◆ **What is expected**:
Scan the entries for the word "线程正在运行", and copy every line where it appears.

◆ **Data provided**:
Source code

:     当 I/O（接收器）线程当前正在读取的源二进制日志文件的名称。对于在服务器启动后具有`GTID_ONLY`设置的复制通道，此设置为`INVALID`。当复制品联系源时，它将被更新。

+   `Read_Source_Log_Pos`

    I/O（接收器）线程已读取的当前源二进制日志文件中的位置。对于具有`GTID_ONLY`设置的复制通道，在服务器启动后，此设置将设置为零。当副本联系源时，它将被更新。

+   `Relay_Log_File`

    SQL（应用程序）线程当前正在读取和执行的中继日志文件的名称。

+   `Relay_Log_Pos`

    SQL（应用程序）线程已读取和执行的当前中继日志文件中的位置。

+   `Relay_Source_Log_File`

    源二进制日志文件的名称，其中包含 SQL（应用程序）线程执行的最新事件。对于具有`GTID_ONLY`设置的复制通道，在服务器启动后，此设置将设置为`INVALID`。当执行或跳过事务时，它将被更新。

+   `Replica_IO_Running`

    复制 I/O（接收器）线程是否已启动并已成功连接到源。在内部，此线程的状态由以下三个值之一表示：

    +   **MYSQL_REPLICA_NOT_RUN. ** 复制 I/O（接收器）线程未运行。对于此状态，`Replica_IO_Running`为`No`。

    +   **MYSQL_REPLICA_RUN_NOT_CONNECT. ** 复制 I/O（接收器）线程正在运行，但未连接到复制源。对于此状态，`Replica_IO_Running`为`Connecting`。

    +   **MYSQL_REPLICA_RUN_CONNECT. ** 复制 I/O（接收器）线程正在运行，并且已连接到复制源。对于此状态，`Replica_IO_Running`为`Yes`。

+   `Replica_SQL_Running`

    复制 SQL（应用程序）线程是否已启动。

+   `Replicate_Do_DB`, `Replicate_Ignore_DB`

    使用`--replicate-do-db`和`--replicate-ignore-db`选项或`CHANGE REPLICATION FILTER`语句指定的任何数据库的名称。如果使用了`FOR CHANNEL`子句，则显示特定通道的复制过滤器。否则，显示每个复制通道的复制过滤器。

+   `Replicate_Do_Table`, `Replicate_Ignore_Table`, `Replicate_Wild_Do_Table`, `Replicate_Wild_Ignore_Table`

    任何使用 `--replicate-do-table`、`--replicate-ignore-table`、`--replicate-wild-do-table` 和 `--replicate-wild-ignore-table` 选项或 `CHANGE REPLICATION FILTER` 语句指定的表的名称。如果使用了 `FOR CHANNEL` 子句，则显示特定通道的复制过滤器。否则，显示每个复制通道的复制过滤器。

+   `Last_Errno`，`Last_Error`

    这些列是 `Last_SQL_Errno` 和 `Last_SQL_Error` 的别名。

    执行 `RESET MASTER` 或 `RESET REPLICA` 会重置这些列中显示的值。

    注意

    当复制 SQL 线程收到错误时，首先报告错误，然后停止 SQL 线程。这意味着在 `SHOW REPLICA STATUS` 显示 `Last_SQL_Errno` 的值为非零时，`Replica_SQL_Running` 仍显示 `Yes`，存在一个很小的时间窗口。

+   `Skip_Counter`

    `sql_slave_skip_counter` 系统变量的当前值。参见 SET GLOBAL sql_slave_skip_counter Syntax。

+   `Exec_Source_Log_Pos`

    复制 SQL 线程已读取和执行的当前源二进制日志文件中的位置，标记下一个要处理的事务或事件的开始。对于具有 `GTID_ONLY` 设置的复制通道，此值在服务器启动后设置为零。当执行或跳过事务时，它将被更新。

◆ **Result of the task**:
    +   **MYSQL_REPLICA_RUN_NOT_CONNECT. ** 复制 I/O（接收器）线程正在运行，但未连接到复制源。对于此状态，`Replica_IO_Running`为`Connecting`。
    +   **MYSQL_REPLICA_RUN_CONNECT. ** 复制 I/O（接收器）线程正在运行，并且已连接到复制源。对于此状态，`Replica_IO_Running`为`Yes`。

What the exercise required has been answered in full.